La Fábrica, 2004. 258 páginas.
Tit. or. Zabranjeno citanje. Trad. Catalina Martínez-Muñoz.
Colección de ensayos ligeramente ficcionados sobre lo que significa ser un escritor, su posición en un mundo en el que lo que prima son las ventas y no la calidad, su posición como exiliada y aún más representante de un país que dejó de existir y ahora es otro diferente (Croacia).
Mucho sentido del humor y análisis muy certeros. Por ejemplo, en la antigua URSS se tenían que escribir novelas de héroes del proletariado con un didactismo evidente y en el capitalismo las novelas, para vender, tienen parecidos esquemas de final feliz. En unas los obreros salvan la producción, en las otras un emprendedor consigue el éxito. Como dice la autora:
Al final, el escritor se enfrenta a la última paradoja: los buenos escritores se sienten marginados estén donde estén, y sólo los malos se sienten a sus anchas en cualquier parte
He disfrutado muchísimo con el talento, el humor y la ternura de la autora. Muy recomendable.
Muy bueno.
Las decisiones del mercado son confirmadas por millones de lectores, y no es su dimensión moral lo que se cuestiona. El trabajo vale tanto como quiera pagarse por él. Los mandatos ideológicos, por otro lado, se perciben como un grave lastre para la vocación literaria. Pero la gente pasa por alto la circunstancia de que ambos tipos de mandato exigen el mismo nivel de profesionalidad por parte del escritor.

* [Instrucciones de la tarea]: Extrae de la reseña, sin ningún cambio, el tramo que va desde "Colección de ensayos" hasta "otro diferente (Croacia).", ambos incluidos.

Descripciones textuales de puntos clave

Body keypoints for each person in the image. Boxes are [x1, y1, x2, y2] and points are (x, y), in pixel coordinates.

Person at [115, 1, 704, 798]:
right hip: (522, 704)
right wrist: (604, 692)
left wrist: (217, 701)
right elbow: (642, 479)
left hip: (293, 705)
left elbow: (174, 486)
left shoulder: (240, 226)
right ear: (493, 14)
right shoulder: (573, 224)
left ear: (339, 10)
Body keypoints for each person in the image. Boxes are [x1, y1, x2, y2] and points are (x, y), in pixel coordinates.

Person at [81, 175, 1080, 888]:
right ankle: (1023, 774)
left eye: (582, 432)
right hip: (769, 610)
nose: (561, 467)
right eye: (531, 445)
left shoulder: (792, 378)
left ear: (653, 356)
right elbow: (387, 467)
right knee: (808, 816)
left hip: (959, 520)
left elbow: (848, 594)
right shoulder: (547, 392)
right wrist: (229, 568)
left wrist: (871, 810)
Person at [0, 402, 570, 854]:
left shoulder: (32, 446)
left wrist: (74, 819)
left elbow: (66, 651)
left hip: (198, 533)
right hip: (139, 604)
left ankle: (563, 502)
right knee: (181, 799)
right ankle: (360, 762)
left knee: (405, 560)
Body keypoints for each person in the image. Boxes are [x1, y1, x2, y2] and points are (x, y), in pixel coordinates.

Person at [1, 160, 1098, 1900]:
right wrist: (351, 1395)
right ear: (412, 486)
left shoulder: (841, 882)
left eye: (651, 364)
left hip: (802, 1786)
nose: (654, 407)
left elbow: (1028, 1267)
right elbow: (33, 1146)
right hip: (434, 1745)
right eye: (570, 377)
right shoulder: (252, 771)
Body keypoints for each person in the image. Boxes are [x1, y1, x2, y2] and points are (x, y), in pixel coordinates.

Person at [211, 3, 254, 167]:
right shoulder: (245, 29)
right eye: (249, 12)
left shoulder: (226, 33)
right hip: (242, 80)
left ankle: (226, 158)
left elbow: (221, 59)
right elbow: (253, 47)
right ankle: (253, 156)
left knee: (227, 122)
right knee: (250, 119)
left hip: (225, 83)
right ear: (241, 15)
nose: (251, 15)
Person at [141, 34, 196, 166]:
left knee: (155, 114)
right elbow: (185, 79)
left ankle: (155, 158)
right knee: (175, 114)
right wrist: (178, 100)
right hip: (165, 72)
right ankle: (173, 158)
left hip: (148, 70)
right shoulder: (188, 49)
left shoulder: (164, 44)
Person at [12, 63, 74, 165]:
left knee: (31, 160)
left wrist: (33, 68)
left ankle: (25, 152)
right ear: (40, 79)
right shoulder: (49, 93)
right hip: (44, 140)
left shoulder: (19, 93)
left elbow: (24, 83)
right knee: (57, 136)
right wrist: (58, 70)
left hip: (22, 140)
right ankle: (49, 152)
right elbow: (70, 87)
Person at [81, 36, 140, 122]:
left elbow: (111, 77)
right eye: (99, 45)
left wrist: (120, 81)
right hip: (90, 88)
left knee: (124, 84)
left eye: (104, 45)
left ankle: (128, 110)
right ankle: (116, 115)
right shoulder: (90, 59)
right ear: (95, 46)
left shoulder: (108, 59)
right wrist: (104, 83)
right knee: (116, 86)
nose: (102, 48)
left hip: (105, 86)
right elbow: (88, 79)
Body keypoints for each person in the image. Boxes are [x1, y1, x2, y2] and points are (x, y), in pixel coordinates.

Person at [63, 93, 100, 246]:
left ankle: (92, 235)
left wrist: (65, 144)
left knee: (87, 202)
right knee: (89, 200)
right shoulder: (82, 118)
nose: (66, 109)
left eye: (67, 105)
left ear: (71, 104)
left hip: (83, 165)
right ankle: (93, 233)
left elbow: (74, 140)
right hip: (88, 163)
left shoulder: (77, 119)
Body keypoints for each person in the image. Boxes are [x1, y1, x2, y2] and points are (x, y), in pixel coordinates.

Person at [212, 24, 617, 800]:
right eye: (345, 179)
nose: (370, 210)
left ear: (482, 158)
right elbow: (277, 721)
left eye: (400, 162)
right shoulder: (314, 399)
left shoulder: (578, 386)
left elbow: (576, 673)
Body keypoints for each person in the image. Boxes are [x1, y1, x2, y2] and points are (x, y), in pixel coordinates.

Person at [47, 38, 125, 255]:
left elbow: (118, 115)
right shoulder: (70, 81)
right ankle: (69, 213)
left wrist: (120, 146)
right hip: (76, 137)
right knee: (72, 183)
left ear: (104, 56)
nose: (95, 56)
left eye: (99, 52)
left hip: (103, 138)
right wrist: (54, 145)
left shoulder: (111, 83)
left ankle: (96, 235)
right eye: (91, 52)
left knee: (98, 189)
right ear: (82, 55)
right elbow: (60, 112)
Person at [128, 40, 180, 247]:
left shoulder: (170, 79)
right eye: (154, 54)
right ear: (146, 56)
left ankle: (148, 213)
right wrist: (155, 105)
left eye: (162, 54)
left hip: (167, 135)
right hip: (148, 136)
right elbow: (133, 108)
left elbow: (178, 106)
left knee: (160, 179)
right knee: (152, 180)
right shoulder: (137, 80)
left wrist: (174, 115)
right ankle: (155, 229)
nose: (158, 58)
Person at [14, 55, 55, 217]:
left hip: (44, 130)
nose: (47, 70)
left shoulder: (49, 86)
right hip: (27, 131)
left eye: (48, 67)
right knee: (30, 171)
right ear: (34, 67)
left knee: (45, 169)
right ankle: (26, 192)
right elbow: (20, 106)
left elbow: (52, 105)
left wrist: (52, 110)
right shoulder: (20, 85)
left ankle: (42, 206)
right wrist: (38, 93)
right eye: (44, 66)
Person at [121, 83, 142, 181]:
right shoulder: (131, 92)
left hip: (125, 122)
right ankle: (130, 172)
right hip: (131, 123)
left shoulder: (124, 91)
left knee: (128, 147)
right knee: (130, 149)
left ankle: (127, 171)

* [Espacio de respuesta]:
Colección de ensayos ligeramente ficcionados sobre lo que significa ser un escritor, su posición en un mundo en el que lo que prima son las ventas y no la calidad, su posición como exiliada y aún más representante de un país que dejó de existir y ahora es otro diferente (Croacia).